EXCERPTED TEXT:
"""
What algorithm auditing startups need to succeed

To provide clarity and avert potential harms, algorithms that impact human lives would ideally be reviewed by an independent body before they're deployed, just as environmental impact reports must be approved before a construction project can begin. While no such legal requirement for AI exists in the U.S., a number of startups have been created to fill an algorithm auditing and risk assessment void.

A third party that is trusted by the public and potential clientele could increase trust in AI systems overall. As AI startups in aviation and autonomous driving have argued, regulation could enable innovation and help businesses, governments, and individuals safely adopt AI.

In recent years, we have seen proposals for numerous laws that support algorithm audits by an external company, and last year dozens of influential members of the AI community from academia, industry, and civil society recommended external algorithm audits as one way to put AI principles into action.

Like consulting firms that help businesses scale AI deployments, offer data monitoring services, and sort unstructured data, algorithm auditing startups fill a niche in the growing AI industry. But recent events surrounding HireVue seem to illustrate how these companies differ from other AI startups.

HireVue is currently used by more than 700 companies, including Delta, Hilton, and Unilever, for prebuilt and custom assessment of job applicants based on a resume, video interview, or their performance when playing psychometric games.

Two weeks ago, HireVue announced that it would no longer use facial analysis to determine whether a person is fit for a job. You may ask yourself: How could recognizing characteristics in a person's face have ever been considered a scientifically verifiable way to conclude that they're qualified for a job? Well, HireVue never really proved out those results, but the claim raised a lot of questions.
"""
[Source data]
"""
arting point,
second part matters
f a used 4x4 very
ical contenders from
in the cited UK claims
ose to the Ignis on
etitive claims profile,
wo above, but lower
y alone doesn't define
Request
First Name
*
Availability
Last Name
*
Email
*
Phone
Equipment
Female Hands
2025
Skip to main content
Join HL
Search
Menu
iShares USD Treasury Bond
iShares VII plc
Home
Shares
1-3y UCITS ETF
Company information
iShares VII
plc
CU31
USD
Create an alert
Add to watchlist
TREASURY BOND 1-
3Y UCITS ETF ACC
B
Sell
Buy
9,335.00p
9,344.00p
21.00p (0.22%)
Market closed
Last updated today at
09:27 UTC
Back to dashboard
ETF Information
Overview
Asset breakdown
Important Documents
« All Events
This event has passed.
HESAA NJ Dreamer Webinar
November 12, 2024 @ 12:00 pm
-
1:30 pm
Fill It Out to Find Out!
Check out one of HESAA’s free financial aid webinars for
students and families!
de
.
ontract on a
"""
"""
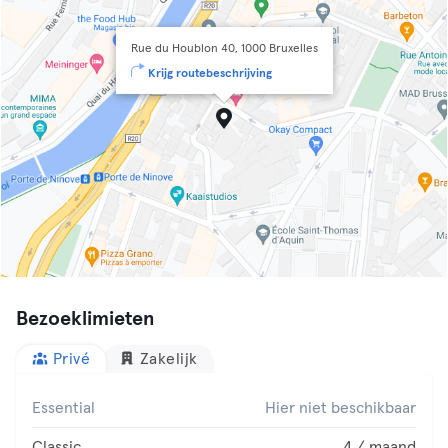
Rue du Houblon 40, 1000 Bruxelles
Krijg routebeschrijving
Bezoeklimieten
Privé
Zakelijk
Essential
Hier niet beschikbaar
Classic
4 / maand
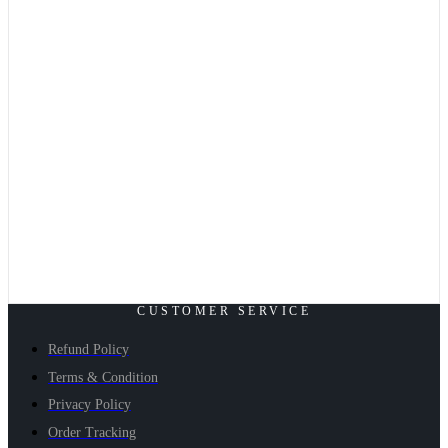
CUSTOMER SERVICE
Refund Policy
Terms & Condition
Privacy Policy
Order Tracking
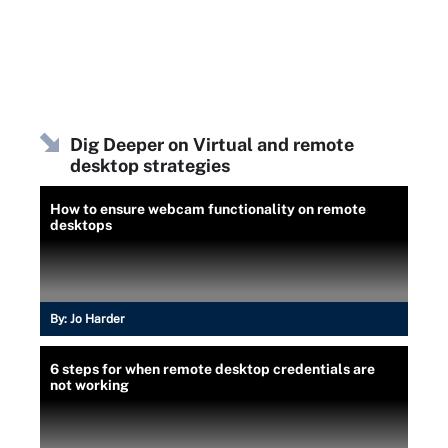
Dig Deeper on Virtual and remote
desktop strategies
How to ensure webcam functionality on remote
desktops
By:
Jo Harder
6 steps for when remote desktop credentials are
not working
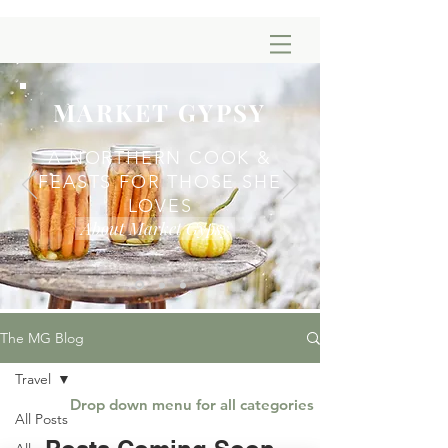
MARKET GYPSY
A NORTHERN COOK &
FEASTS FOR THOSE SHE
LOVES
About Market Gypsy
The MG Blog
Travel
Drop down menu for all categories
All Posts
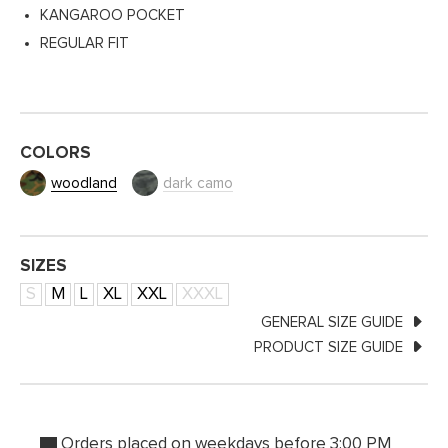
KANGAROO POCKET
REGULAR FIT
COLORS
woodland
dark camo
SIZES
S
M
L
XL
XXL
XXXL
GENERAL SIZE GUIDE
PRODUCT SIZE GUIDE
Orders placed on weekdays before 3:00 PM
"""
"""
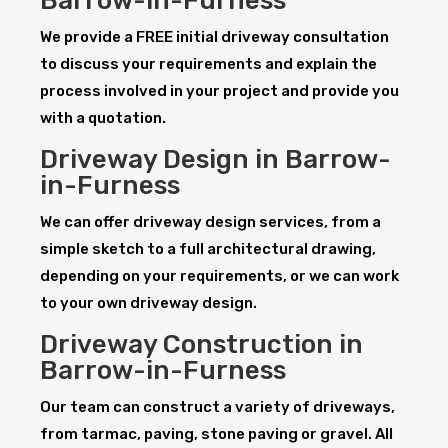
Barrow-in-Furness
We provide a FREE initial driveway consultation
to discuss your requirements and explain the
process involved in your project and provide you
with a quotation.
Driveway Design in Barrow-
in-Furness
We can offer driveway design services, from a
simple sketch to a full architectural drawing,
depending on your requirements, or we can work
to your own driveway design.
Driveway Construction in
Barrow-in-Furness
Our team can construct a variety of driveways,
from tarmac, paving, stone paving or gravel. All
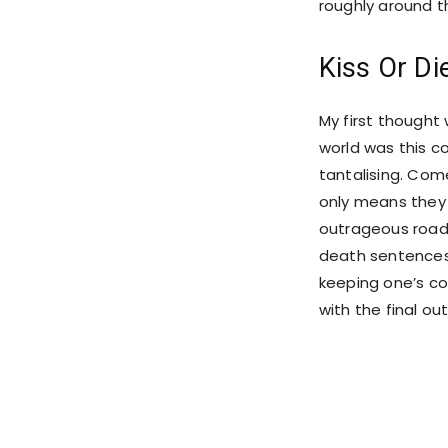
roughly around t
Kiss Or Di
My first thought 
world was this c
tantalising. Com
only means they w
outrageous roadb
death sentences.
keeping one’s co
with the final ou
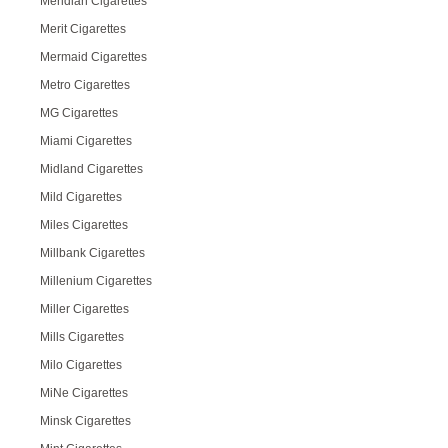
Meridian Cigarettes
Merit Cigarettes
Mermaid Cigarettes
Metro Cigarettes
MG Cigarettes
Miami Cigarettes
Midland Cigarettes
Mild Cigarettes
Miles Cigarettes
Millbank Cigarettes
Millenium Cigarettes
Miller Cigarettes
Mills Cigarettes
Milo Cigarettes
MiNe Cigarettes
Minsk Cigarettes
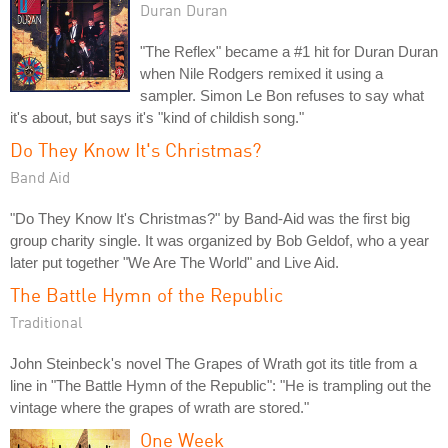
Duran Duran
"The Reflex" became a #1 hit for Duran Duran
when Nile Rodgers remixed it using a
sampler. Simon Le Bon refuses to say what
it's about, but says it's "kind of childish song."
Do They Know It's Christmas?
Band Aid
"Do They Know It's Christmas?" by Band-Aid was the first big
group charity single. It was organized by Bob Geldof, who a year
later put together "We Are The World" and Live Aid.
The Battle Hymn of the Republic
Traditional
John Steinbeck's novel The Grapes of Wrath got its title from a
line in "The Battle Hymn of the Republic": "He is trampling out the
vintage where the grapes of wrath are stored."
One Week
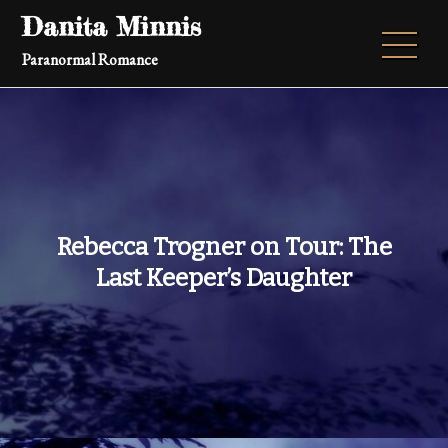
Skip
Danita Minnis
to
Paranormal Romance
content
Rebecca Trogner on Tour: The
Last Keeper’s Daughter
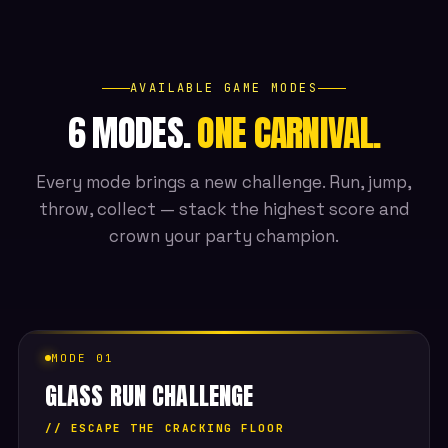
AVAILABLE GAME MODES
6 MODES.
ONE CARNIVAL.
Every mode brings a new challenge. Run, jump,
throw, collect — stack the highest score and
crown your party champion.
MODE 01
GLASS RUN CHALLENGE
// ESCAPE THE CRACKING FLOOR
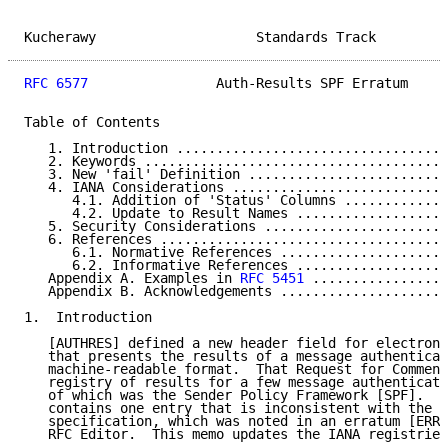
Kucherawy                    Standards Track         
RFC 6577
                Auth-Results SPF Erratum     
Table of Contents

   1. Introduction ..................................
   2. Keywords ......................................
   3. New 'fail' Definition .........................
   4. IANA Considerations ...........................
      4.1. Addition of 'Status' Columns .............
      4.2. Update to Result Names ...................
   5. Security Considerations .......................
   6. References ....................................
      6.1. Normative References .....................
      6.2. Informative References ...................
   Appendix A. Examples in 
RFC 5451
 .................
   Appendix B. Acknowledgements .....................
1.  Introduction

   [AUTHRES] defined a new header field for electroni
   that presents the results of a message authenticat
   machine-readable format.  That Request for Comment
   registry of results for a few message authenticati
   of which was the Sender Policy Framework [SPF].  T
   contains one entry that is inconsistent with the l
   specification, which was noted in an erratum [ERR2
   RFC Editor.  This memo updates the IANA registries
"""
TASK SET:
(1) According to the article on algorithm auditing startups, how many companies currently use HireVue?
(2) Write the next part of the article on algorithm auditing startups, picking up after its last sentence.
This material stands apart from the article on algorithm auditing startups.

WRITTEN ANSWERS:
(1) More than 700 companies.

(2)
A HireVue executive said in 2019 that 10% to 30% of competency scores could be tied to facial analysis. But reporting at that time called the company's claim "profoundly disturbing." Before the Utah-based company decided to ditch facial analysis, ethics leader Suresh Venkatasubramanian resigned from a HireVue advisory board. And the Electronic Privacy Information Center filed a complaint with the Federal Trade Commission (FTC) alleging HireVue engaged in unfair and deceptive trade practices in violation of the FTC Act. The complaint specifically cites studies that have found facial recognition systems may identify emotion differently based on a person's race. The complaint also pointed to a documented history of facial recognition systems misidentifying women with dark skin, people who do not conform to a binary gender identity, and Asian Americans.

Facial analysis may not identify individuals -- like facial recognition technology would -- but as Partnership on AI put it, facial analysis can classify characteristics with "more complex cultural, social, and political implications," like age, race, or gender.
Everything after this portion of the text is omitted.